### ACTIVITY
Transcribe every entry below word for word, but skip the pictures.
Start of Block
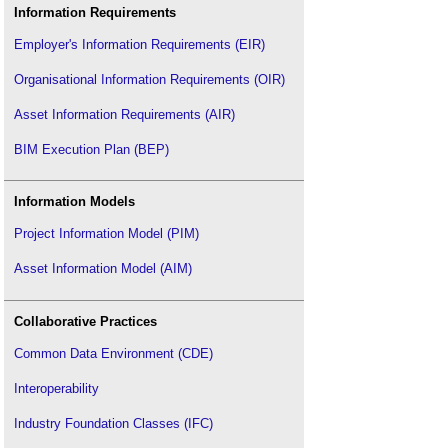
Information Requirements
Employer's Information Requirements (EIR)
Organisational Information Requirements (OIR)
Asset Information Requirements (AIR)
BIM Execution Plan (BEP)
Information Models
Project Information Model (PIM)
Asset Information Model (AIM)
Collaborative Practices
Common Data Environment (CDE)
Interoperability
Industry Foundation Classes (IFC)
End of Block
### RESULT OF THIS EXERCISE
Information Requirements
Employer's Information Requirements (EIR)
Organisational Information Requirements (OIR)
Asset Information Requirements (AIR)
BIM Execution Plan (BEP)
Information Models
Project Information Model (PIM)
Asset Information Model (AIM)
Collaborative Practices
Common Data Environment (CDE)
Interoperability
Industry Foundation Classes (IFC)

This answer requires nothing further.